* Vitamin D prevents osteoporotic fractures
New research has found that vitamin D supplementation is the safest and simplest way of preventing fractures due to osteoporosis (brittle bones). The study found that taking vitamin D supplements every four months for five years significantly reduced the incidence of first fractures in men and women aged 65 years and older (BMJ, 2003; 326: 469).
* Ovarian cancer deaths still high
Although conventional medicine claims that treatment for ovarian cancer has improved with the introduction of surgery and platinum-based chemotherapy, studies show that most women with ovarian cancer still develop recurring disease and die within five years of being treated (Lancet, 2003; 361: 2099-105).

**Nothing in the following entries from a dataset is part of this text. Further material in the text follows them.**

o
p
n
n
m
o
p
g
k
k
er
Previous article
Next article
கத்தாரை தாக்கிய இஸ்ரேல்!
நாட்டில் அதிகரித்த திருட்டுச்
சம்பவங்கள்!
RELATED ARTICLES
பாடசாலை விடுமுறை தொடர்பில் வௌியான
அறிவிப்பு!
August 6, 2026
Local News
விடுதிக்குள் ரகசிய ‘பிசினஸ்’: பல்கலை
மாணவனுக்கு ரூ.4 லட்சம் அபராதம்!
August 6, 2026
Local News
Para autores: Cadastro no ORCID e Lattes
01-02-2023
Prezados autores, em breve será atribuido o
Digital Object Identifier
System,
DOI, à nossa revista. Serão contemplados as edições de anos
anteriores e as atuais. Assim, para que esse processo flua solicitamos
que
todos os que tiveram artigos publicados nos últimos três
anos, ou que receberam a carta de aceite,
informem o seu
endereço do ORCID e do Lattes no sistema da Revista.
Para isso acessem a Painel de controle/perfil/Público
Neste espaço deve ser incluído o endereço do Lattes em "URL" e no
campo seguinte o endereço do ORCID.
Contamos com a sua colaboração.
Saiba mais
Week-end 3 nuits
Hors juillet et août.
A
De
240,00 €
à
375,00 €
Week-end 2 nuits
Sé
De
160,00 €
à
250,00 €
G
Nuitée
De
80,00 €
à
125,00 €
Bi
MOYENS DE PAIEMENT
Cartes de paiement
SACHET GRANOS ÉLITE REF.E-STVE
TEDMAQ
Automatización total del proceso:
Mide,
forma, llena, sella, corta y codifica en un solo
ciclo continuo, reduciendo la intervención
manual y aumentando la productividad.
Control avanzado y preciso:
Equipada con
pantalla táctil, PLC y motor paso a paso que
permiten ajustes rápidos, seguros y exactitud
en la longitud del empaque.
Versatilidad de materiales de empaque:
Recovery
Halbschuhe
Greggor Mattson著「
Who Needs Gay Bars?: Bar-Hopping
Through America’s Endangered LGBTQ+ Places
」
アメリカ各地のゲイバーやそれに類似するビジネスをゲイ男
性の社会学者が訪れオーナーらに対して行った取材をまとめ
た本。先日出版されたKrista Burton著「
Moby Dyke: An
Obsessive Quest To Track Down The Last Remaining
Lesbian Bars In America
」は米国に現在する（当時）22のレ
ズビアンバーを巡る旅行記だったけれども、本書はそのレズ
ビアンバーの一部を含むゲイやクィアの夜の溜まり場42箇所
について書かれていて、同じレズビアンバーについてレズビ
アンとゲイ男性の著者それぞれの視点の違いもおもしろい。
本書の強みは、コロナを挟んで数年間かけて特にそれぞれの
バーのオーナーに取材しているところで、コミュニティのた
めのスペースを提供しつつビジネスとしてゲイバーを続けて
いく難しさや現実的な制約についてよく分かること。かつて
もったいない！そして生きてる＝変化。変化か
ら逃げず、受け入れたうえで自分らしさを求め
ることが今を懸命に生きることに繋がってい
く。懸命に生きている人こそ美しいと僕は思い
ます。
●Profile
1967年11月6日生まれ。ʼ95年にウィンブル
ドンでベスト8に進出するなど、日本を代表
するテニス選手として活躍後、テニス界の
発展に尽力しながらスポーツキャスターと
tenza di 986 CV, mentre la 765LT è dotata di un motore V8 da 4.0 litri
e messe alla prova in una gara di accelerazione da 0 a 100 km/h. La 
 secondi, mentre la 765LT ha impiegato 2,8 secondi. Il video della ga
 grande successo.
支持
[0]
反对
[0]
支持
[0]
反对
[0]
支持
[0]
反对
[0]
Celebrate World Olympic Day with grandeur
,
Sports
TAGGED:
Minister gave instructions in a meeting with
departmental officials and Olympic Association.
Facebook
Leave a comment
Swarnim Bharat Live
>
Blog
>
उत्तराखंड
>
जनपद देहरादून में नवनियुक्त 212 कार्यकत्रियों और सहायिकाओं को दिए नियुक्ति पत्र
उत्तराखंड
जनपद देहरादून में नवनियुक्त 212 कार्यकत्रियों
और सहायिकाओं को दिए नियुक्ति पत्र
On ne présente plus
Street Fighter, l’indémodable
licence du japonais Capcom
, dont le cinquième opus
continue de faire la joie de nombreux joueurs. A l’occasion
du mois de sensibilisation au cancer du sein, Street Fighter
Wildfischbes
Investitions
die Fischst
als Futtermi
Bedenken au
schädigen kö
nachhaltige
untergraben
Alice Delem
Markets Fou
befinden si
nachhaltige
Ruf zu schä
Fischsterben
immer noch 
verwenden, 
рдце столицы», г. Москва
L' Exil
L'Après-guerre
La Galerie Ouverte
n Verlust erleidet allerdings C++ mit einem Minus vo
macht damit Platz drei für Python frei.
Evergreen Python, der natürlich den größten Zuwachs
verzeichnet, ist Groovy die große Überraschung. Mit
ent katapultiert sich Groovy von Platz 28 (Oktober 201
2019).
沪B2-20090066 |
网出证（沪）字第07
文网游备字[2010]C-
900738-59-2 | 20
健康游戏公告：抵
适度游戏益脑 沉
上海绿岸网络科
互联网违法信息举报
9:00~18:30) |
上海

* Nicotine patches a waste of time
Nicotine patches are proving to be ineffective as a way to give up smoking. According to a new study, 88 per cent of all trial participants took up the habit again within eight years of using the patches to quit (BMJ, 2003; 327: 28).
* Cervical screening survival rate far too low
The NHS has found that cervical screening prevents only one death in every 1000 women over a 35-year period. Such a poor statistic raises serious concerns over its value, bearing in mind its enormous cost to the state (BMJ, 2003; 326: 901).
* First legal warning for amalgam fillings appears
Dentists in California are the first in the world to be legally obliged to post a warning in their surgeries concerning the dangers of mercury in amalgam fillings.
All dentists in the state must display a notice telling patients that the mercury in fillings can cause birth defects and other reproductive harm, and that root-canal fillings can cause cancer.
The move follows a range of lawsuits being filed throughout the USA from patients who claim to have been harmed by their amalgam fillings (Townsend Lett Docs, 2003; 239: 19).